> [Records provided]

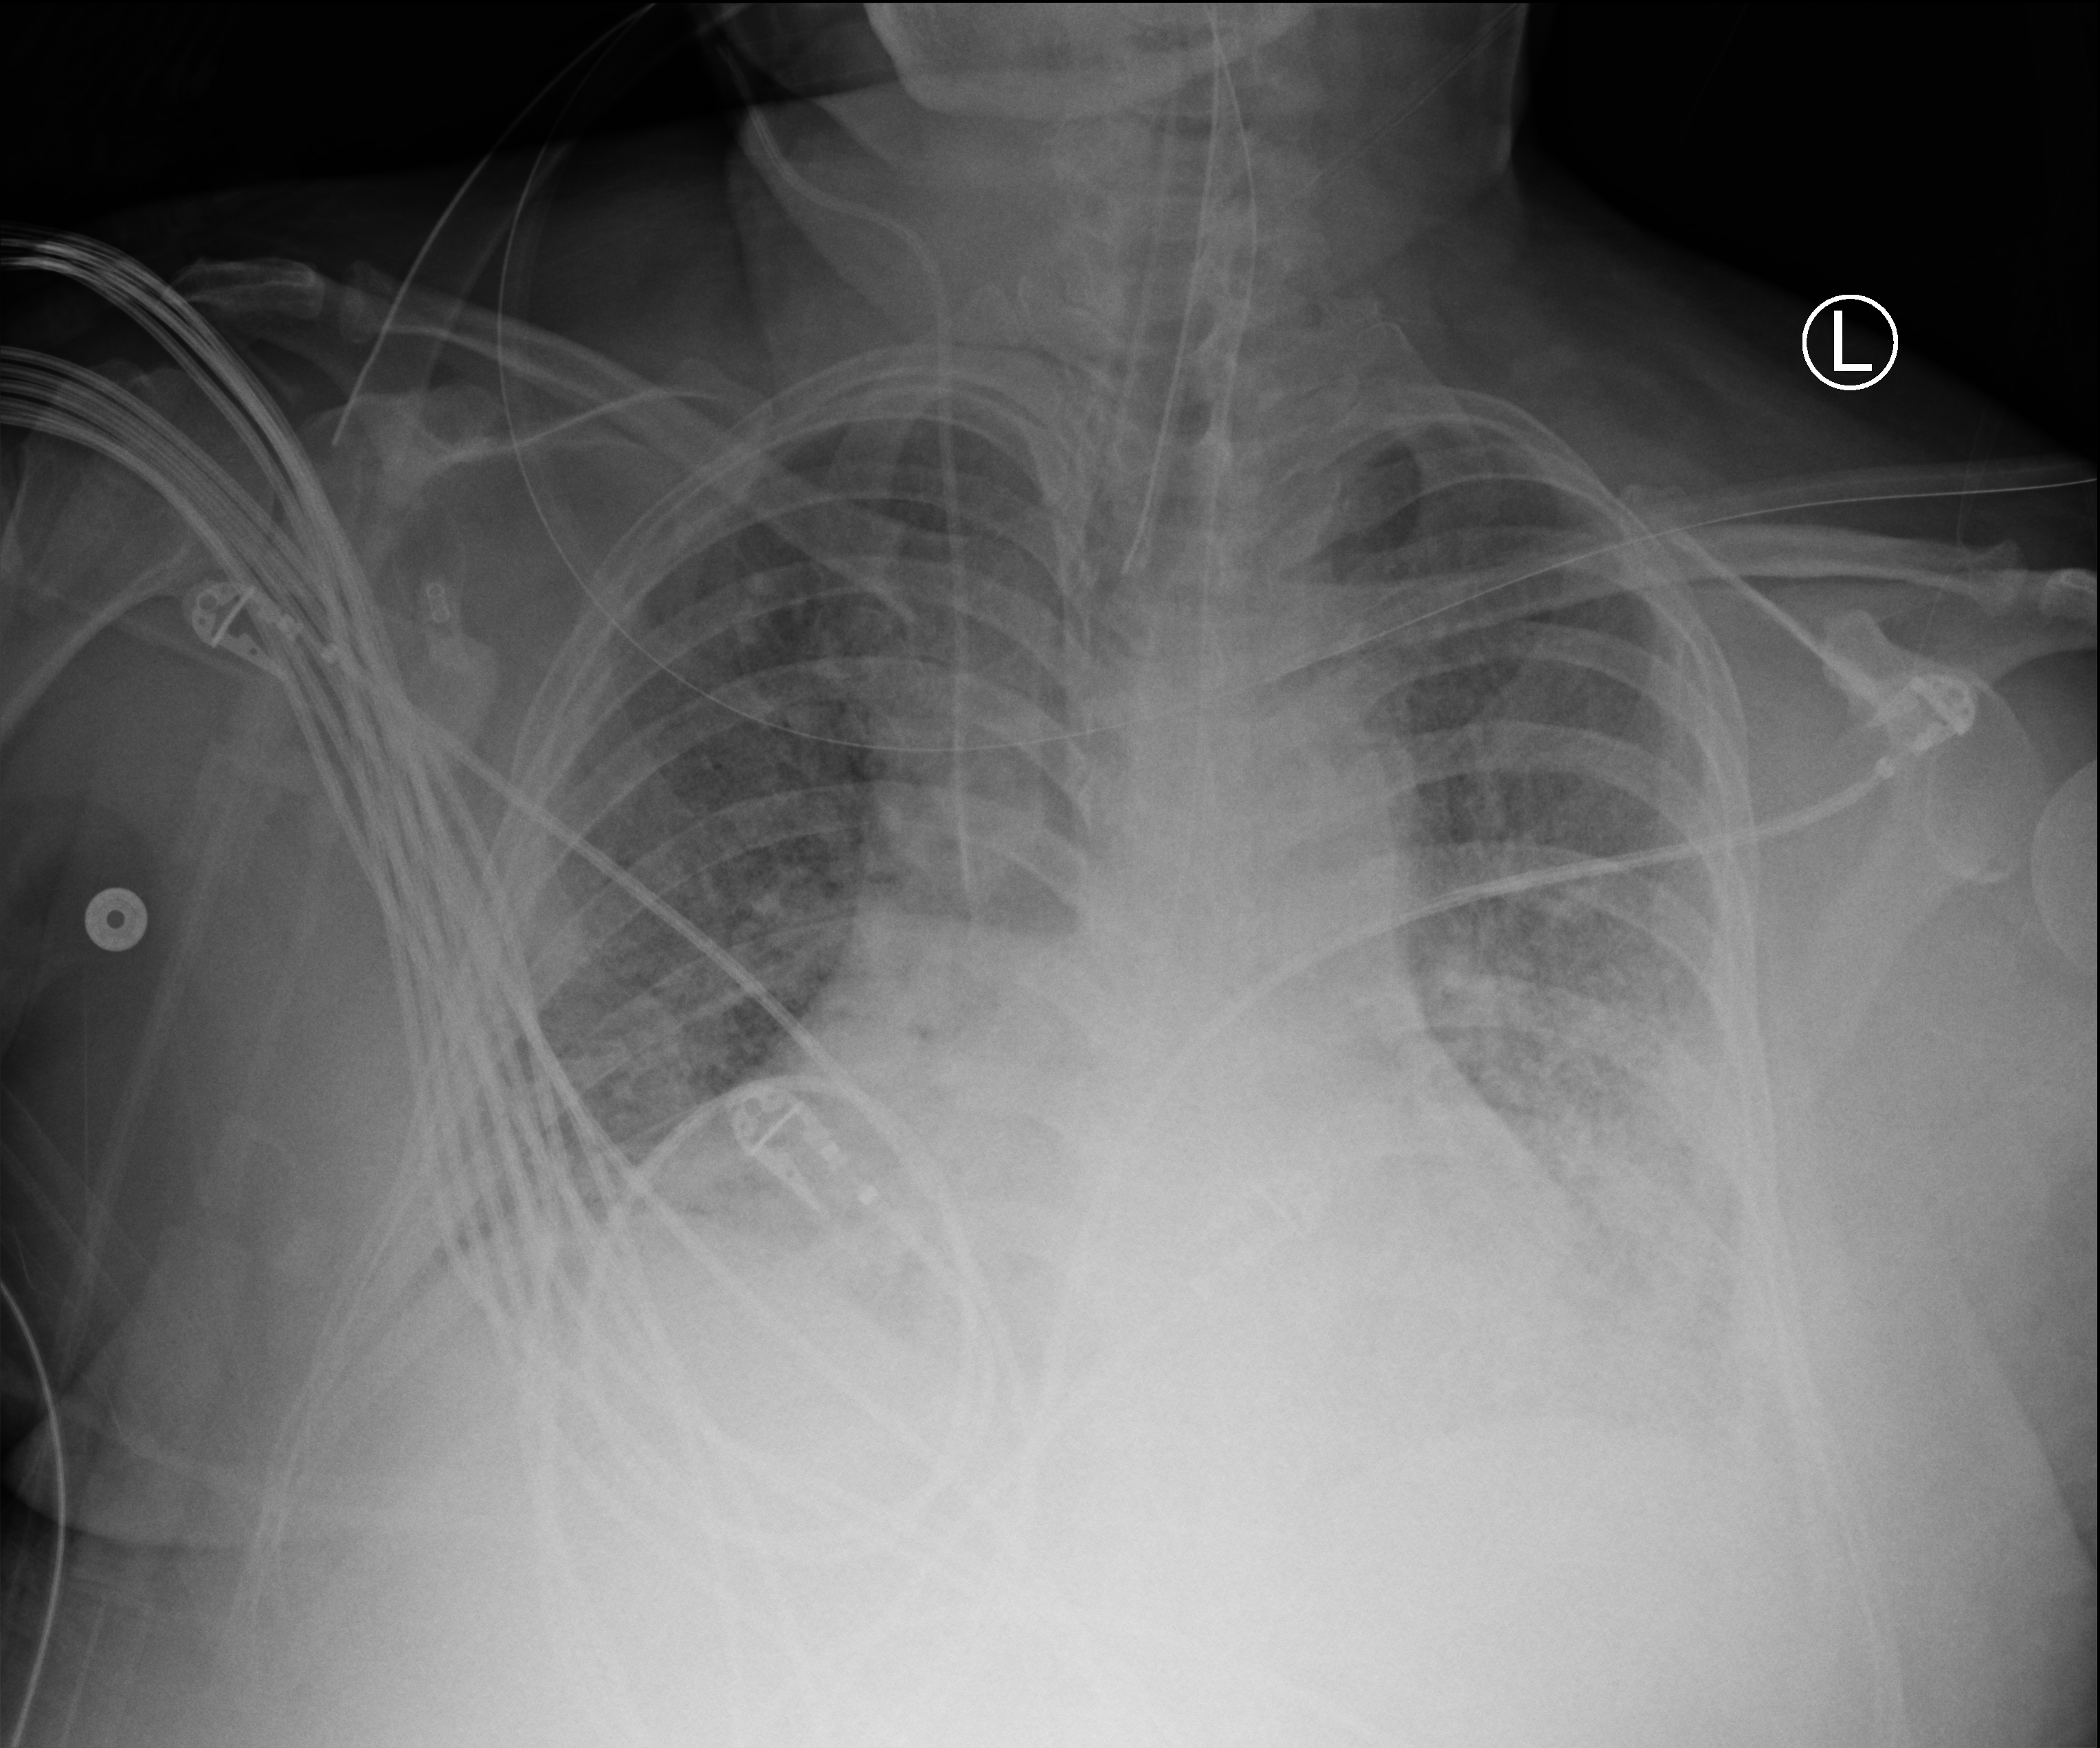
Chest X-ray (portable); anteroposterior (AP) projection. Patient hospitalised with COVID-19, aged 18–59 years.
Admission-level facts for this patient (not findings on this image; timing relative to this image not recorded):
- admitted to intensive care during this hospital stay: yes
- length of hospital stay: 48 days
- mechanically ventilated during this hospital stay: yes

> [Your instructions]
Whenever "this" occurs in a line above, copy that line.

> [Answer]
Admission-level facts for this patient (not findings on this image; timing relative to this image not recorded):
- admitted to intensive care during this hospital stay: yes
- mechanically ventilated during this hospital stay: yes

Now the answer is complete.